Bu parti sahibi Odelia Lüen’in marifetlerini gösterme zamanıydı. Özenle dolaştı, boşlukları doldurdu ve heyecanı artırdı. Müzisyenlerden daha hızlı ve daha canlı bir şeyler çalmalarını istedi.
Nihayet, ana parça, erik dalı dermişim, vals müziği çaldı.
Hizmetçiler ışığı azaltmak için lambaların üzerlerine danteller geçirmişler ve perdelerin altından saklı olan çiçekleri bir anda ortaya çıkarmışlardı. Romantik bir atmosferde oradan oraya nidalar uçuştu.
Uzaktan izleyen Hadius elini Emilia’ya uzattı.
“Bir şarkıda dans edelim mi?” “İstemiyor...”
Cevap beklemeden Hadius Emilia’yı kollarına çekti. Şiddetle direndikten sonra, küçük el pes eder gibi düştü. Sonra aniden göğsü tekrar dışarı itildi.

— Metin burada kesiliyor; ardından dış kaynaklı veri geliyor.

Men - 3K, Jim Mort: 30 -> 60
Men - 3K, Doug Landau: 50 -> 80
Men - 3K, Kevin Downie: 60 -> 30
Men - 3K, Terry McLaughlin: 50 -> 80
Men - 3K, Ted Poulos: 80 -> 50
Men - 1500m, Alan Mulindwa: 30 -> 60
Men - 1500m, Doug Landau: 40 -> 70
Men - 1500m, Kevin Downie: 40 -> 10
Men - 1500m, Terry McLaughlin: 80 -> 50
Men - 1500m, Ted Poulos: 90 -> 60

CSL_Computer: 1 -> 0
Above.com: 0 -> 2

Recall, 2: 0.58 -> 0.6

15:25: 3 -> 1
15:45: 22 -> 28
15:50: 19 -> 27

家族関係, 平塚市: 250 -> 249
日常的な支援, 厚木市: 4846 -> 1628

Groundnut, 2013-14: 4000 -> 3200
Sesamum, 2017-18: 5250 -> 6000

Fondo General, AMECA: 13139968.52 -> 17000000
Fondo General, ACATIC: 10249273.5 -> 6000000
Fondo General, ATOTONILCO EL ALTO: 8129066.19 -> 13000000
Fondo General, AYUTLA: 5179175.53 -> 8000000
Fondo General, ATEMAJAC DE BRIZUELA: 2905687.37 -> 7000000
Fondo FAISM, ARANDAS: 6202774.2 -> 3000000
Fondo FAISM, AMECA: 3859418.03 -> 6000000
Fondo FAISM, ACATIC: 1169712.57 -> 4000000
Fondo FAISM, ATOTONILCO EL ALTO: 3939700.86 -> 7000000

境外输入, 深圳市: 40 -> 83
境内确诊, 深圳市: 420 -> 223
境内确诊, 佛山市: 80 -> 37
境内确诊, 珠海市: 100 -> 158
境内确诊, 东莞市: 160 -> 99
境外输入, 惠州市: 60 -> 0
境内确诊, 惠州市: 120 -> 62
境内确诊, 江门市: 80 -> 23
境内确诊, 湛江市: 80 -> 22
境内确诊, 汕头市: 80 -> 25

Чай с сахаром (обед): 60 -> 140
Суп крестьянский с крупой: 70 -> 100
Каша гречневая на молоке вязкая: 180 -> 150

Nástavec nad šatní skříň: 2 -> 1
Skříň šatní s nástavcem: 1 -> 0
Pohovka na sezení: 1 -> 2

Küçük bir çabadan sonra sonunda salonun ortasına geldiler.
“Bir şey var ki, ancak onu büktüğümde ve kırdığımda elde ediyorum.” “Karşılında Genç efendi’ya bıçak gibi batacak. Kanayana kadar. Her şeyin bedeli var.” “Umrumda değil.”
Net cevap Emilia’yı hayal kırıklığına uğrattı ama aynı zamanda teslim olmasına neden oldu.
Bu tavernada ya da kumsalda dans etmekten farklıydı. Yumuşak ama sert zemin, muhteşem melodi, parlayan ışıklar...
Hadius yetenekli bir şekilde hareket ederken Emilia hiç öyle değildi. dans da hiç iyi değildi ama bedeni bugün daha ağır hissediyordu. Elbisenin içinde bacakları korkunç bir şekilde birbirine dolanmaya devam etti.
Ne zaman Hadius’a dokunsa, salonu kaplayan gül kokusu ve adamın vücudundan gelen koku onun koku alma duyusunu uyuşturuyordu.
Bu tuhaftı. Neden bacakları sallanmaya devam ediyordu? Sanki bedenin onun değildi.
Bir an, ayağını burktu, eğer hadius onu tutmasaydı gülünç bir şekilde yere yapışırdı.
“Gerçekten... bu berbat.”
Gözleri kayıyordu. Ateşi vardı ve başı dönüyordu.
Emilia fakında olmadan alnını Hadius’un göğsüne yasladı. Duyuları körleşmiş ve dili uyuşmuştu.
“Şu an ne yaptığımı bile bilmiyorum.”
Hayır, aslında biliyordu. Mürekkebin suya karışması gibi Hadius ile harmanlanıyordu.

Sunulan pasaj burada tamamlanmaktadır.